## ACTIVITY
Pictures in the material below are to be left out, and only the lines from the line with "Strong leadership is" up to and including the line with "The University of" are to be written out exactly.

===== SOURCE RECORDS

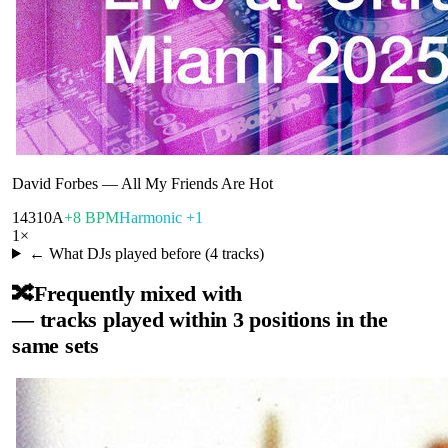
David Forbes
—
All My Friends Are Hot
143
10A
+8 BPM
Harmonic +1
1
×
← What DJs played before (
4
tracks)
🔀
Frequently mixed with
— tracks played within 3 positions in the
same sets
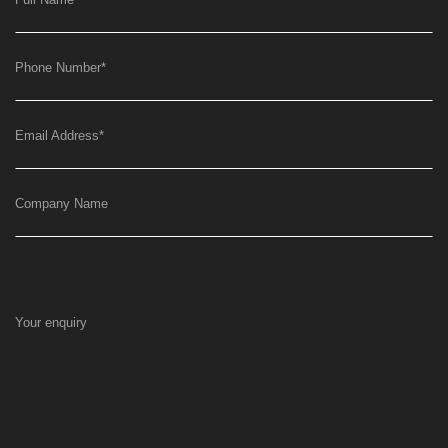
Phone Number
*
Email Address
*
Company Name
Your enquiry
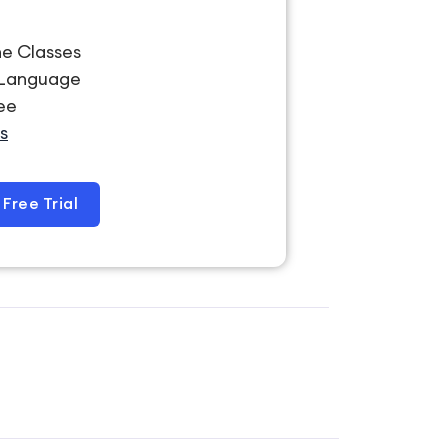
ne Classes
-Language
ree
s
Free Trial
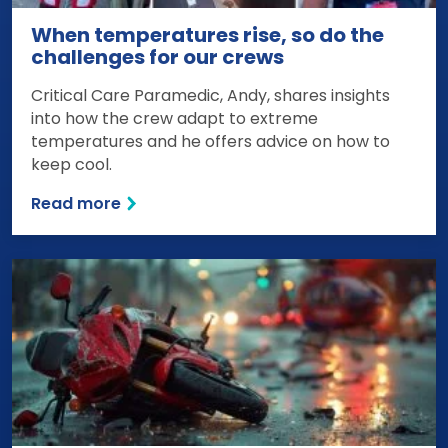
When temperatures rise, so do the
challenges for our crews
Critical Care Paramedic, Andy, shares insights
into how the crew adapt to extreme
temperatures and he offers advice on how to
keep cool.
Read more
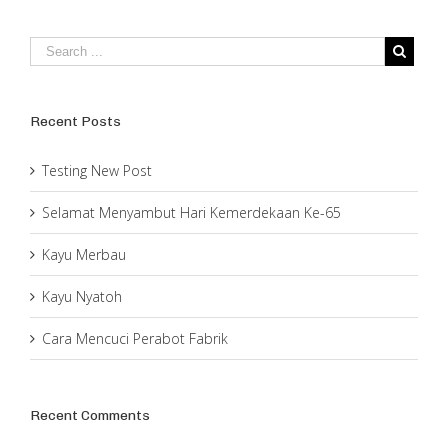
Recent Posts
Testing New Post
Selamat Menyambut Hari Kemerdekaan Ke-65
Kayu Merbau
Kayu Nyatoh
Cara Mencuci Perabot Fabrik
Recent Comments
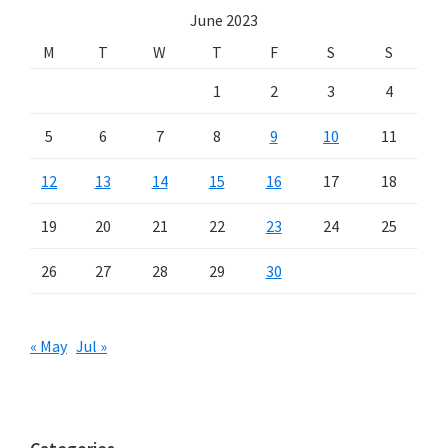
June 2023
M
T
W
T
F
S
S
1
2
3
4
5
6
7
8
9
10
11
12
13
14
15
16
17
18
19
20
21
22
23
24
25
26
27
28
29
30
« May
Jul »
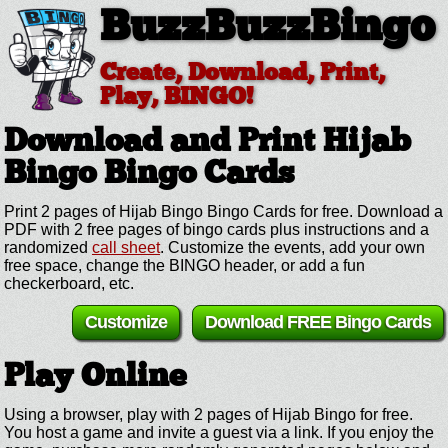
BuzzBuzzBingo
Create, Download, Print,
Play, BINGO!
Download and Print Hijab
Bingo
Bingo Cards
Print 2 pages of Hijab Bingo Bingo Cards for free. Download a
PDF with 2 free pages of bingo cards plus instructions and a
randomized
call sheet
. Customize the events, add your own
free space, change the BINGO header, or add a fun
checkerboard, etc.
Customize
Download FREE Bingo Cards
Play Online
Using a browser, play with 2 pages of Hijab Bingo for free.
You host a game and invite a guest via a link. If you enjoy the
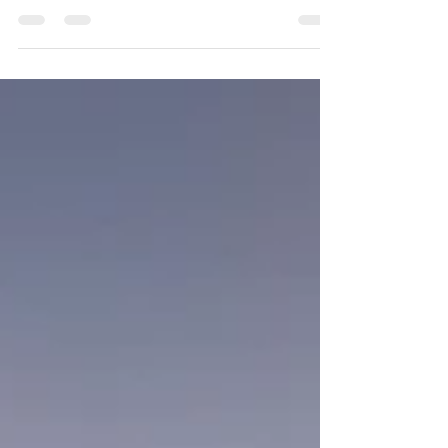
January 2025 Promotion - 15% off our Website Prices
for all reservations for January 2025.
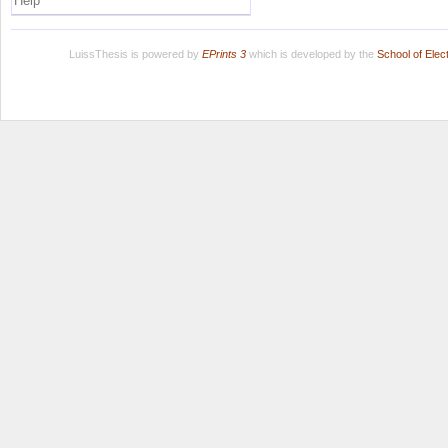
Help
LuissThesis is powered by
EPrints 3
which is developed by the
School of Ele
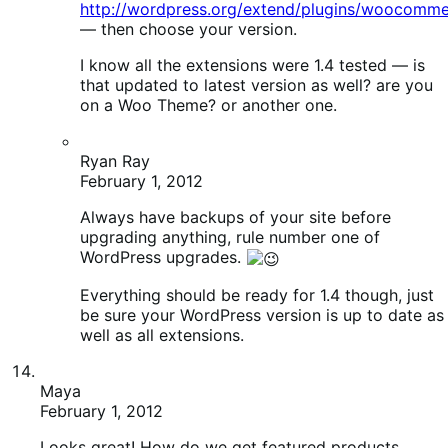
WordPress upgrades.
Everything should be ready for 1.4 though, just
be sure your WordPress version is up to date as
well as all extensions.
Maya
February 1, 2012
Looks great! How do we get featured products
back?
Patrick Garman
February 1, 2012
I know on my end I had to go in and update
each of my products (go to edit and just click
update, no changes) because my transients
were stuck — may need to do that? My theme
was old (1.0 wootique) and updating to latest
brought back the featured.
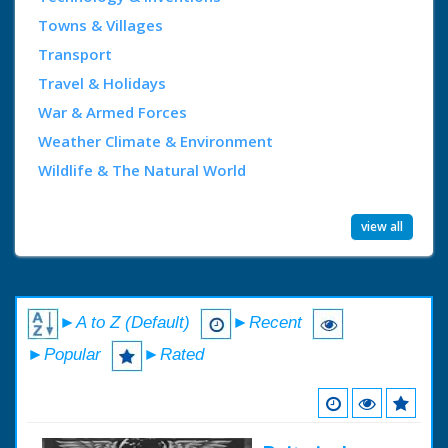
Towns & Villages
Transport
Travel & Holidays
War & Armed Forces
Weather Climate & Environment
Wildlife & The Natural World
view all
►A to Z (Default)
►Recent
►Popular
►Rated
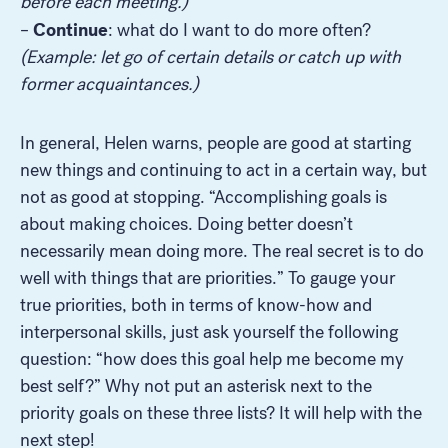
before each meeting.)
Continue
–
: what do I want to do more often?
(Example: let go of certain details or catch up with
former acquaintances.)
In general, Helen warns, people are good at starting
new things and continuing to act in a certain way, but
not as good at stopping. “Accomplishing goals is
about making choices. Doing better doesn’t
necessarily mean doing more. The real secret is to do
well with things that are priorities.” To gauge your
true priorities, both in terms of know-how and
interpersonal skills, just ask yourself the following
question: “how does this goal help me become my
best self?” Why not put an asterisk next to the
priority goals on these three lists? It will help with the
next step!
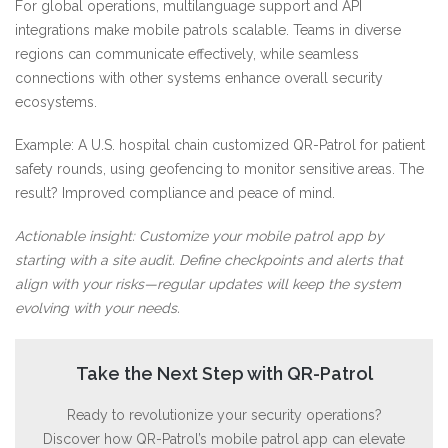
For global operations, multilanguage support and API
integrations make mobile patrols scalable. Teams in diverse
regions can communicate effectively, while seamless
connections with other systems enhance overall security
ecosystems.
Example: A U.S. hospital chain customized QR-Patrol for patient
safety rounds, using geofencing to monitor sensitive areas. The
result? Improved compliance and peace of mind.
Actionable insight: Customize your mobile patrol app by
starting with a site audit. Define checkpoints and alerts that
align with your risks—regular updates will keep the system
evolving with your needs.
Take the Next Step with QR-Patrol
Ready to revolutionize your security operations?
Discover how QR-Patrol’s mobile patrol app can elevate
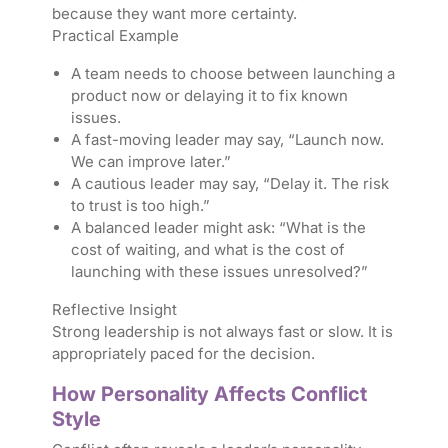
because they want more certainty.
Practical Example
A team needs to choose between launching a
product now or delaying it to fix known
issues.
A fast-moving leader may say, “Launch now.
We can improve later.”
A cautious leader may say, “Delay it. The risk
to trust is too high.”
A balanced leader might ask: “What is the
cost of waiting, and what is the cost of
launching with these issues unresolved?”
Reflective Insight
Strong leadership is not always fast or slow. It is
appropriately paced for the decision.
How Personality Affects Conflict
Style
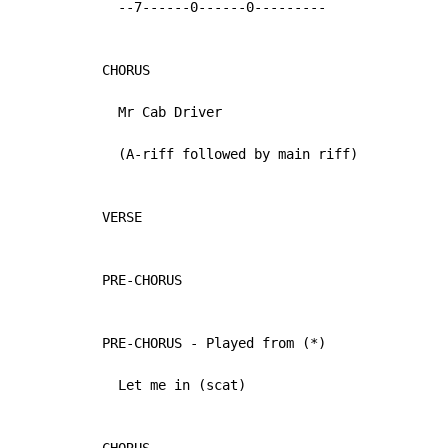
  --7------0------0---------

CHORUS

  Mr Cab Driver

  (A-riff followed by main riff)

VERSE

PRE-CHORUS

PRE-CHORUS - Played from (*)

  Let me in (scat)
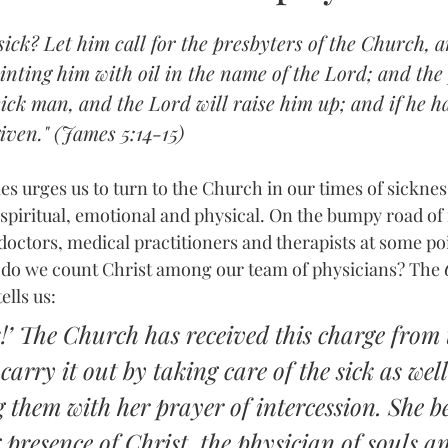
ick? Let him call for the presbyters of the Church, a
nting him with oil in the name of the Lord; and the 
 sick man, and the Lord will raise him up; and if he 
given." (James 5:14-15)
ames urges us to turn to the Church in our times of sickn
spiritual, emotional and physical. On the bumpy road of i
 doctors, medical practitioners and therapists at some poi
 do we count Christ among our team of physicians? The 
tells us:
k!’ The Church has received this charge from 
carry it out by taking care of the sick as well
hem with her prayer of intercession. She be
g presence of Christ, the physician of souls a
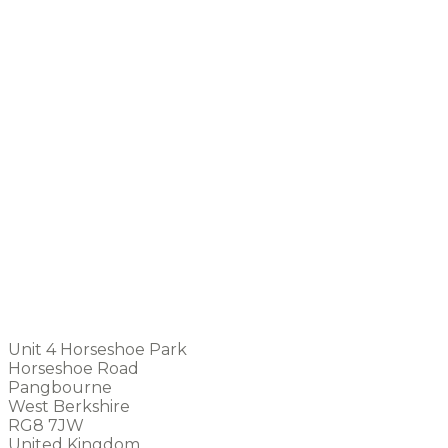
Unit 4 Horseshoe Park
Horseshoe Road
Pangbourne
West Berkshire
RG8 7JW
United Kingdom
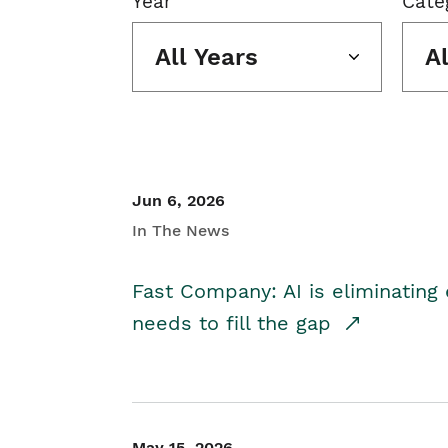
Year
Cate
All Years
A
Jun 6, 2026
In The News
Fast Company: AI is eliminating 
needs to fill the gap
May 15, 2026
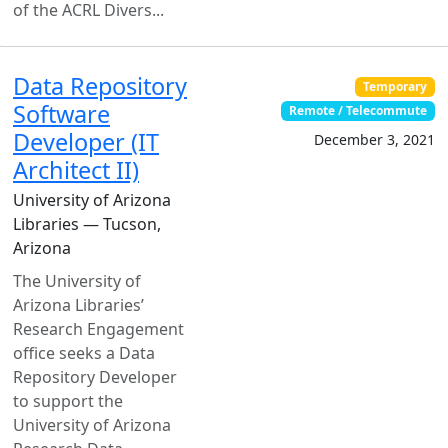
of the ACRL Divers...
Data Repository
Temporary
Software
Remote / Telecommute
Developer (IT
December 3, 2021
Architect II)
University of Arizona
Libraries — Tucson,
Arizona
The University of
Arizona Libraries’
Research Engagement
office seeks a Data
Repository Developer
to support the
University of Arizona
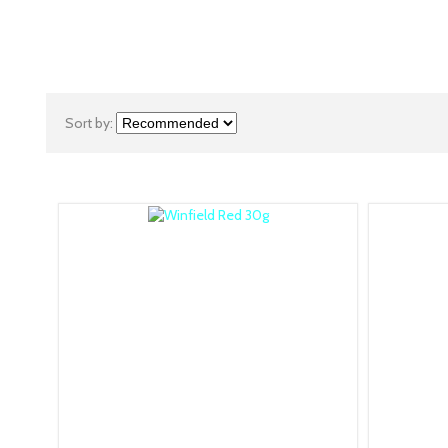
Sort by:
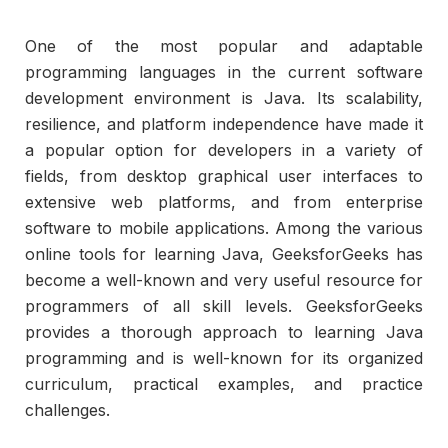
One of the most popular and adaptable
programming languages in the current software
development environment is Java. Its scalability,
resilience, and platform independence have made it
a popular option for developers in a variety of
fields, from desktop graphical user interfaces to
extensive web platforms, and from enterprise
software to mobile applications. Among the various
online tools for learning Java, GeeksforGeeks has
become a well-known and very useful resource for
programmers of all skill levels. GeeksforGeeks
provides a thorough approach to learning Java
programming and is well-known for its organized
curriculum, practical examples, and practice
challenges.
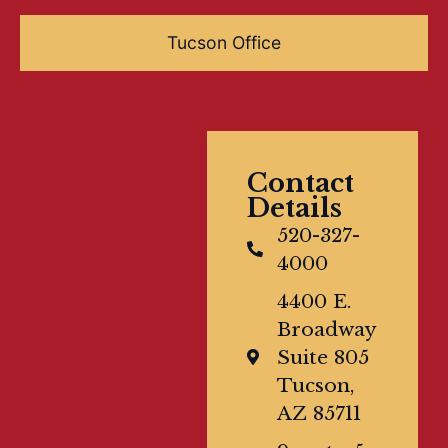
Tucson Office
Contact
Details
520-327-
4000
4400 E.
Broadway
Suite 805
Tucson,
AZ 85711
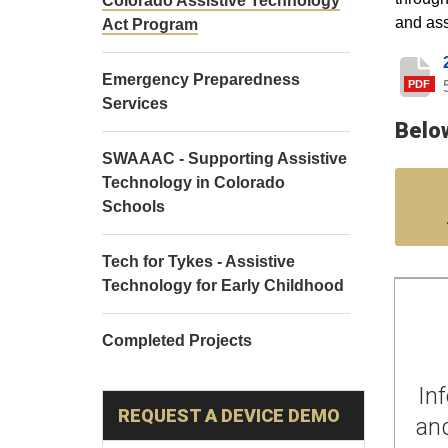
Colorado Assistive Technology
and ass
Act Program
Emergency Preparedness
PDF
Services
Below
SWAAAC - Supporting Assistive
Technology in Colorado
Schools
Tech for Tykes - Assistive
Technology for Early Childhood
Completed Projects
In
REQUEST A DEVICE DEMO
and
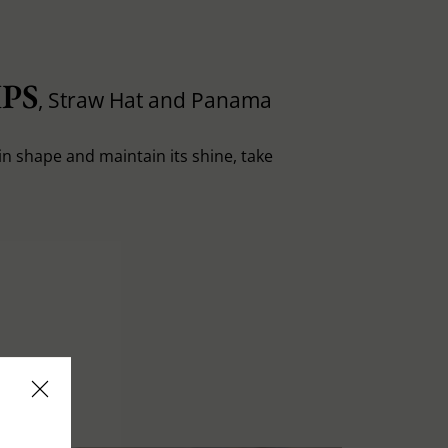
PS
, Straw Hat and Panama
in shape and maintain its shine, take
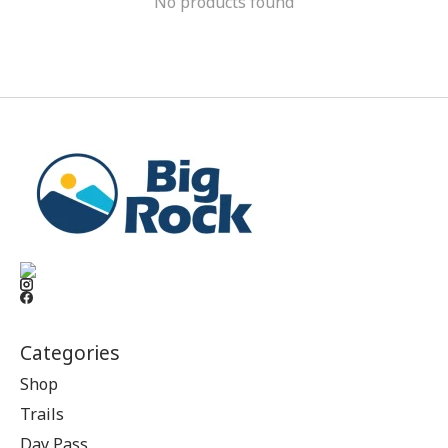
No products found
Categories
Shop
Trails
Day Pass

==========

## WRITTEN SOLUTION
Strong leadership is not always fast or slow. It is
appropriately paced for the decision.
How Personality Affects Conflict
Style
  --7------0------0---------

CHORUS

  Mr Cab Driver

  (A-riff followed by main riff)

VERSE

PRE-CHORUS

PRE-CHORUS - Played from (*)

  Let me in (scat)
ick? Let him call for the presbyters of the Church, a
nting him with oil in the name of the Lord; and the 
 sick man, and the Lord will raise him up; and if he 
given." (James 5:14-15)
ames urges us to turn to the Church in our times of sickn
spiritual, emotional and physical. On the bumpy road of i
 doctors, medical practitioners and therapists at some poi
 do we count Christ among our team of physicians? The 
tells us:
k!’ The Church has received this charge from 
carry it out by taking care of the sick as well
hem with her prayer of intercession. She be
g presence of Christ, the physician of souls a
Unit 4 Horseshoe Park
Horseshoe Road
Pangbourne
West Berkshire
RG8 7JW
United Kingdom
Year
Cate
All Years
A
Jun 6, 2026
In The News
Fast Company: AI is eliminating 
needs to fill the gap
May 15, 2026
of the ACRL Divers...
Data Repository
Temporary
Software
Remote / Telecommute
Developer (IT
December 3, 2021
Architect II)
University of Arizona
Libraries — Tucson,
Arizona
The University of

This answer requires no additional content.